For the entries that follow, restate word for word the line containing "1. Print a list", the line containing "-f <container-id, or", and every line that lies between them.
· · · · · · ·
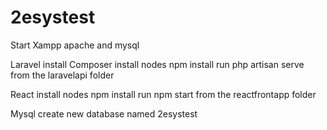 # 2esystest

Start Xampp apache and mysql

Laravel
  install Composer
  install nodes npm install
  run php artisan serve from the laravelapi folder
    
React
  install nodes npm install
  run npm start from the reactfrontapp folder

Mysql
  create new database named 2esystest
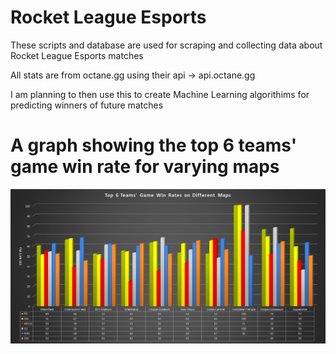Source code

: # Rocket League Esports

These scripts and database are used for scraping and collecting data about Rocket League Esports matches

All stats are from octane.gg using their api -> api.octane.gg

I am planning to then use this to create Machine Learning algorithims for predicting winners of future matches

# A graph showing the top 6 teams' game win rate for varying maps

![Image of Graph](big6WinRatePlot.png)
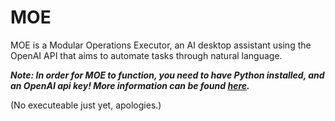 # MOE

 MOE is a Modular Operations Executor, an AI desktop assistant using the OpenAI API that aims to automate tasks through natural language.

 ***Note: In order for MOE to function, you need to have Python installed, and an OpenAI api key! More information can be found [here](https://platform.openai.com/docs/quickstart).***

 (No executeable just yet, apologies.)
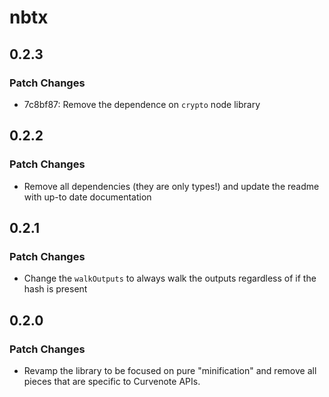 # nbtx

## 0.2.3

### Patch Changes

- 7c8bf87: Remove the dependence on `crypto` node library

## 0.2.2

### Patch Changes

- Remove all dependencies (they are only types!) and update the readme with up-to date documentation

## 0.2.1

### Patch Changes

- Change the `walkOutputs` to always walk the outputs regardless of if the hash is present

## 0.2.0

### Patch Changes

- Revamp the library to be focused on pure "minification" and remove all pieces that are specific to Curvenote APIs.
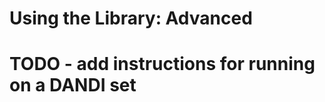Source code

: Using the Library: Advanced
===========================

# TODO - add instructions for running on a DANDI set
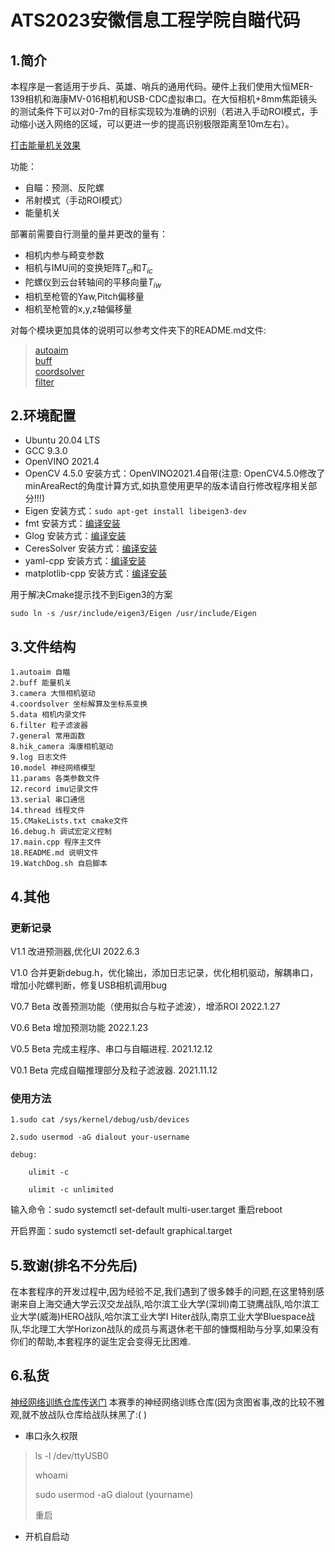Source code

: # ATS2023安徽信息工程学院自瞄代码





## 1.简介
本程序是一套适用于步兵、英雄、哨兵的通用代码。硬件上我们使用大恒MER-139相机和海康MV-016相机和USB-CDC虚拟串口。在大恒相机+8mm焦距镜头的测试条件下可以对0-7m的目标实现较为准确的识别（若进入手动ROI模式，手动缩小送入网络的区域，可以更进一步的提高识别极限距离至10m左右）。


[打击能量机关效果](https://www.bilibili.com/video/BV1eT411377v/?spm_id_from=333.999.0.0&vd_source=b9a154f3c3bbc6442d61d52cc78af3d2)


功能：
- 自瞄：预测、反陀螺
- 吊射模式（手动ROI模式）
- 能量机关


部署前需要自行测量的量并更改的量有：
- 相机内参与畸变参数
- 相机与IMU间的变换矩阵$T_{ci}$和$T_{ic}$
- 陀螺仪到云台转轴间的平移向量$T_{iw}$
- 相机至枪管的Yaw,Pitch偏移量
- 相机至枪管的x,y,z轴偏移量

对每个模块更加具体的说明可以参考文件夹下的README.md文件:  
>[autoaim](autoaim/README.md)   
>[buff](buff/README.md)   
>[coordsolver](coordsolver/README.md)  
>[filter](filter/README.md)

## 2.环境配置

- Ubuntu 20.04 LTS
- GCC 9.3.0
- OpenVINO 2021.4
- OpenCV 4.5.0 安装方式：OpenVINO2021.4自带(注意: OpenCV4.5.0修改了minAreaRect的角度计算方式,如执意使用更早的版本请自行修改程序相关部分!!!)
- Eigen 安装方式：`sudo apt-get install libeigen3-dev`
- fmt 安装方式：[编译安装](https://github.com/fmtlib/fmt)
- Glog 安装方式：[编译安装](https://github.com/google/glog/releases/tag/v0.5.0)
- CeresSolver 安装方式：[编译安装](https://github.com/ceres-solver/ceres-solver/releases/tag/2.1.0)
- yaml-cpp 安装方式：[编译安装](https://github.com/jbeder/yaml-cpp)
- matplotlib-cpp 安装方式：[编译安装](https://github.com/lava/matplotlib-cpp)

用于解决Cmake提示找不到Eigen3的方案

    sudo ln -s /usr/include/eigen3/Eigen /usr/include/Eigen
## 3.文件结构
    1.autoaim 自瞄
    2.buff 能量机关
    3.camera 大恒相机驱动
    4.coordsolver 坐标解算及坐标系变换
    5.data 相机内录文件
    6.filter 粒子滤波器
    7.general 常用函数
    8.hik_camera 海康相机驱动
    9.log 日志文件
    10.model 神经网络模型
    11.params 各类参数文件
    12.record imu记录文件
    13.serial 串口通信
    14.thread 线程文件
    15.CMakeLists.txt cmake文件
    16.debug.h 调试宏定义控制
    17.main.cpp 程序主文件
    18.README.md 说明文件
    19.WatchDog.sh 自启脚本

## 4.其他
### 更新记录
V1.1 改进预测器,优化UI 2022.6.3

V1.0 合并更新debug.h，优化输出，添加日志记录，优化相机驱动，解耦串口，增加小陀螺判断，修复USB相机调用bug	

V0.7 Beta 改善预测功能（使用拟合与粒子滤波），增添ROI 2022.1.27  

V0.6 Beta 增加预测功能 2022.1.23  

V0.5 Beta 完成主程序、串口与自瞄进程. 2021.12.12  

V0.1 Beta 完成自瞄推理部分及粒子滤波器. 2021.11.12
### 使用方法
    1.sudo cat /sys/kernel/debug/usb/devices
    
    2.sudo usermod -aG dialout your-username
    
    debug:
    
        ulimit -c
    
        ulimit -c unlimited

输入命令：sudo systemctl set-default multi-user.target 重启reboot

开启界面：sudo systemctl set-default graphical.target
## 5.致谢(排名不分先后)
  在本套程序的开发过程中,因为经验不足,我们遇到了很多棘手的问题,在这里特别感谢来自上海交通大学云汉交龙战队,哈尔滨工业大学(深圳)南工骁鹰战队,哈尔滨工业大学(威海)HERO战队,哈尔滨工业大学I Hiter战队,南京工业大学Bluespace战队,华北理工大学Horizon战队的成员与离退休老干部的慷慨相助与分享,如果没有你们的帮助,本套程序的诞生定会变得无比困难.
## 6.私货
[神经网络训练仓库传送门](https://github.com/RangerOnMars/TUP-NN-Train) 本赛季的神经网络训练仓库(因为贪图省事,改的比较不雅观,就不放战队仓库给战队抹黑了:( )


- 串口永久权限
>  ls -l /dev/ttyUSB0
>
>  whoami
>
> sudo usermod -aG dialout (yourname)
>
> 重启
- 开机自启动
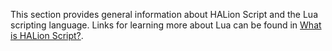 This section provides general information about HALion Script and the Lua scripting language.
Links for learning more about Lua can be found in [What is HALion Script?](./What-is-HALion-Script.md).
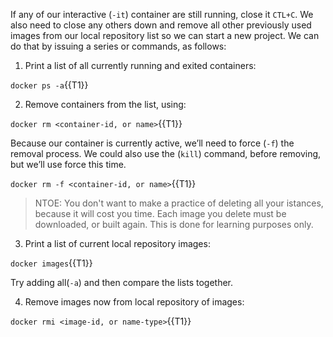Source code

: If any of our interactive (`-it`) container are still running, close it `CTL+C`. We also need to close any others down and remove all other previously used images from our local repository list so we can start a new project. We can do that by issuing a series or commands, as follows:

1. Print a list of all currently running and exited containers:

`docker ps -a`{{T1}}

2. Remove containers from the list, using: 

`docker rm <container-id, or name>`{{T1}}

Because our container is currently active, we’ll need to force (`-f`) the removal process. We could also use the (`kill`) command, before removing, but we’ll use force this time.

`docker rm -f <container-id, or name>`{{T1}}

>NTOE: You don't want to make a practice of deleting all your istances, because it will cost you time. Each image you delete must be downloaded, or built again. This is done for learning purposes only.

3. Print a list of current local repository images:

`docker images`{{T1}}


Try adding all(`-a`) and then compare the lists together.

4. Remove images now from local repository of images:

`docker rmi <image-id, or name-type>`{{T1}}

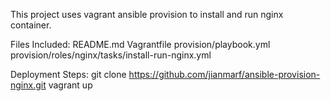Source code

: This project uses vagrant ansible provision to install and run nginx container.

Files Included:
README.md
Vagrantfile
provision/playbook.yml
provision/roles/nginx/tasks/install-run-nginx.yml

Deployment Steps:
git clone https://github.com/jianmarf/ansible-provision-nginx.git
vagrant up
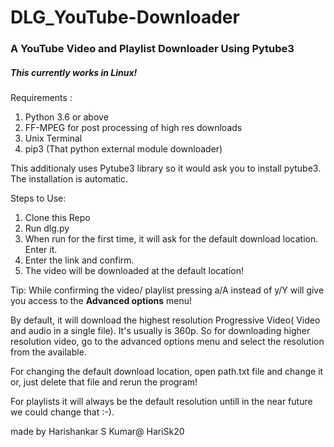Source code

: # DLG_YouTube-Downloader

### A YouTube Video and Playlist Downloader Using Pytube3 

##### This currently works in Linux!

Requirements :
1. Python 3.6 or above
2. FF-MPEG for post processing of high res downloads
3. Unix Terminal
4. pip3 (That python external module downloader)

This additionaly uses Pytube3 library so it would ask you to install pytube3.
The installation is automatic.

Steps to Use:

1. Clone this Repo
2. Run dlg.py
3. When run for the first time, it will ask for the default download location. Enter it.
4. Enter the link and confirm.
5. The video will be downloaded at the default location!

Tip: While confirming the video/ playlist pressing a/A instead of y/Y will give you access to the **Advanced options** menu!

By default, it will download the highest resolution Progressive Video( Video and audio in a single file). It's usually is 360p.
So for downloading higher resolution video, go to the advanced options menu and select the resolution from the available.

For changing the default download location, open path.txt file and change it or, just delete that file and rerun the program!

For playlists it will always be the default resolution untill in the near future we could change that :-).


made by Harishankar S Kumar@ HariSk20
· · · · · · ·
- Reply
1. Print a list of all currently running and exited containers:

`docker ps -a`{{T1}}

2. Remove containers from the list, using: 

`docker rm <container-id, or name>`{{T1}}

Because our container is currently active, we’ll need to force (`-f`) the removal process. We could also use the (`kill`) command, before removing, but we’ll use force this time.

`docker rm -f <container-id, or name>`{{T1}}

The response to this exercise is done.